----- EXTRAHIERTER TEXT -----

# taz.de -- Klimabericht der Uno: Kritik nur für Spezialisten
       
       > Die Schwellenländer haben kritische Passagen im UN-Klimareport
       > gestrichen. Das könnte Folgen für künftige Konferenzen haben.
       
 (IMG) Bild: „Diese Daten sind hochgradig relevant für die Politik“: Flächenbrand in Texas.
       
       BERLIN taz | Der jüngste UN-Klimareport ist in wichtigen Passagen gekürzt
       und verwässert worden. Bei den Verhandlungen hinter verschlossenen Türen
       vor gut einem Monat in Berlin entfernten Regierungsdelegationen aus
       politischen Gründen umfangreiche Textteile und Grafiken aus dem wichtigsten
       Teil der Studie, der „Zusammenfassung für Entscheidungsträger“ (SPM). Das
       belegen Aussagen von Teilnehmern der Verhandlungen sowie Dokumente, die der
       taz vorliegen.

----- DATENAUSZUG -----

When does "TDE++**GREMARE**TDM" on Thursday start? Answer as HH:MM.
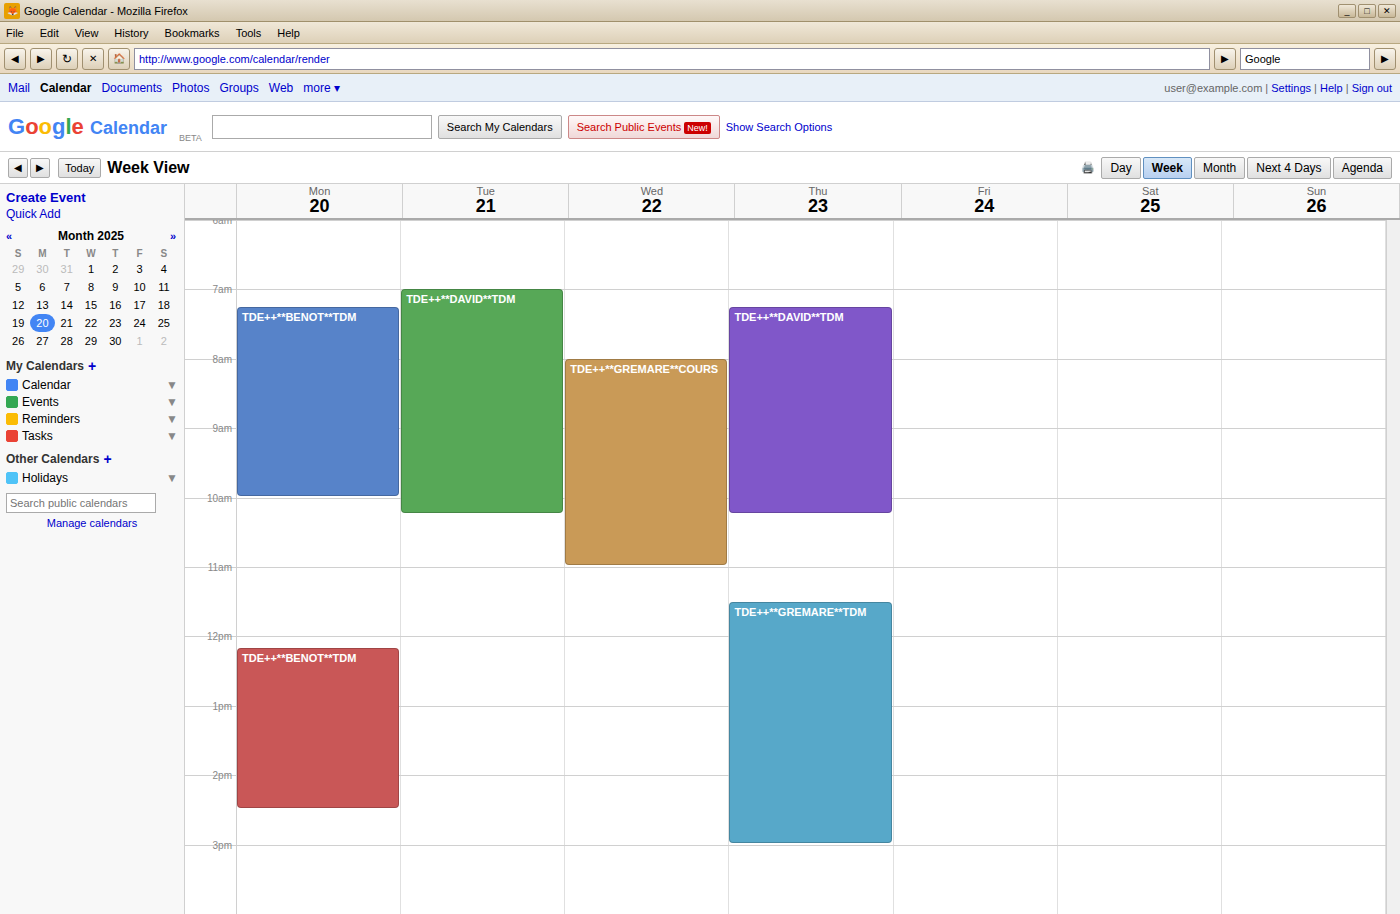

-----

◆ **AUFGABEN**
A: Übersetzen Sie den folgenden Satz aus dem Artikel zum UN-Klimabericht ins Englische: „Das könnte Folgen für künftige Konferenzen haben.“
B: Beantworten Sie anhand des Artikels zum UN-Klimabericht die folgenden Fragen:
(i) Welche Länder haben laut Artikel kritische Passagen im UN-Klimareport gestrichen?
(ii) In welcher Stadt fanden die Verhandlungen hinter verschlossenen Türen statt?
(iii) Wie heißt der Teil der Studie, aus dem Textteile und Grafiken entfernt wurden?
C: Setzen Sie den Artikel zum UN-Klimabericht im Anschluss an seinen letzten Satz fort.

◆ **LÖSUNGEN**
A: This could have consequences for future conferences.

B:
(i) Die Schwellenländer.
(ii) In Berlin.
(iii) Die „Zusammenfassung für Entscheidungsträger“ (SPM).

C:
       
       Die Berichte des Weltklimarats der Vereinten Nationen (IPCC) werden von
       Wissenschaftlern erstellt, in einer letzten Runde aber von den Regierungen
       der UN-Staaten abgesegnet. Bei diesem Prozess rund um den Bericht der
       Arbeitsgruppe III des IPCC zu Politik und Wirtschaft des Klimawandels
       verschwanden Passagen, die sich mit Klimapolitik und der Entwicklung der
       Emissionen beschäftigen.
       
       Lange Textpassagen zum Stand der UN-Klimakonferenzen wurden ebenso wie
       Grafiken mit Emissionstrends in den nur von Spezialisten goutierten
       Haupttext mit über 1.000 Seiten verbannt. Der US-Ökonom Robert Stavins,
       einer der Autoren, beklagt, der Prozess sei „außerordentlich frustrierend“
       gewesen, das Resultat „teilweise enttäuschend“. IPCC-Kollegen versuchten,
       Stavins zu trösten: Die Eingriffe zeigten doch, „dass die Regierungen die
       wissenschaftlichen Ansichten sehr ernst nehmen“, schrieben sie.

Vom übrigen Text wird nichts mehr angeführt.